O kitabı da çantama koymuştum, belki de beni korkuttuğu için özür amaçlıydı? Zavallıca düşüncelerimi kenara bırakıp kitabı komidinimin çekmecesine koydum ve kendi kitabımı yatağıma geçip okumaya başladım.

○\●

"Bu ansiklopedileri nereye koyayım Bekir amca?" İki gün önce, Browni'nin huzursuzlandığı gün işe geldiğimde anahtarlarımı hiç bir yerde bulamamıştım. Şimdiyse tüm rafları boşaltıp her yeri yeniden düzenliyorduk ama yine de ortalarda yoktu. Muhtemelen kendime yenisini yaptırmam gerekecekti ya da evdeki yedek anahtarı alırdım. Saat akşam yediye geliyordu ve neyse ki çoğu raf düzenlenmişti.
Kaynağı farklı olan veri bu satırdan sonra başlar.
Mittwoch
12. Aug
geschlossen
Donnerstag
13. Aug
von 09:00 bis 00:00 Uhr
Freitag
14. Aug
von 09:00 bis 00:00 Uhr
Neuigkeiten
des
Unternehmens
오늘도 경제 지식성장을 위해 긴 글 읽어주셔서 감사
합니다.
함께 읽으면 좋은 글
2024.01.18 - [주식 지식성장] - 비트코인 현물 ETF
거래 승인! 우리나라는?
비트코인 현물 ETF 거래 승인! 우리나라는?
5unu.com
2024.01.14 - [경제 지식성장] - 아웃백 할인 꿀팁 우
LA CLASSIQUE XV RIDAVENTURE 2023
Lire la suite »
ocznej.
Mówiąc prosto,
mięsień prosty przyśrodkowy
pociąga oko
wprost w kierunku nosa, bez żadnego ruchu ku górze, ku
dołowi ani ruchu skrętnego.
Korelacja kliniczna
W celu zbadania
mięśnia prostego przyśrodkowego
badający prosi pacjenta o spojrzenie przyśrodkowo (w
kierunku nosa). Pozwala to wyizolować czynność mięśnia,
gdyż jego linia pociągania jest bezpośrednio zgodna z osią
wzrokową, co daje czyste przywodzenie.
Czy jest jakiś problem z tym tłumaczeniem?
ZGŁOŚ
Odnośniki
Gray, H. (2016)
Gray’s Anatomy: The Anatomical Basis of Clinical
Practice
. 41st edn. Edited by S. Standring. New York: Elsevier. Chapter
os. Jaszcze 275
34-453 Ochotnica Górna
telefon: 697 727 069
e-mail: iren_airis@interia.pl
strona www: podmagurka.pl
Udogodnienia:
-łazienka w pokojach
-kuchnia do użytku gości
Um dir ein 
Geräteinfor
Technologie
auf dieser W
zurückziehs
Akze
"En arkada en üste diz kızım. Merdivenden de dikkatli çık." Gülümsedim, gerçekten çok şirinlerdi. Geleli daha bir ay bile olmamasına rağmen çabuk ısınmıştım bu insanlara.

Aradan geçip raflara dayalı olan tekerlekli ve tırmanmalı merdivene elimdeki kitapları üst basamağa bırakarak tırmandım. En üst basamağa gelip tozlu benim hiç dokunmadığım hatta muhtemelen yıllarca kimsenin el sürmediği kitaplığın arkasını görünce saniyesinde geri indim ki daha açık olmak gerekirse en üst basamaktan geri sekip bilinçsiz bir intihar girişiminde bulunmuş oldum. Ama pişman oldum.

Sonuç olarak; düştüm.

Artık vücudumun yere çarpmasıyla hangi noktası olduğunu bilmediğim -hissedemediğim- bölgelerimden çıkan sesten mi, yoksa düşerken ayaklarımla itmiş olduğum merdivenin üzerine koymuş olduğum, sertliği kütükle yarışır dediğim hatta bizzat hissettiğim ansiklopedilerin üzerime düşerken çıkardığı sesten mi ya da daha kötüsü doğum anındaki bir kadınla yarışacak çığlığım mı onları çekti bilmem ama Bekir amca ve arkasından Gülsüm teyzenin bana doğru koştuğunu gördüm.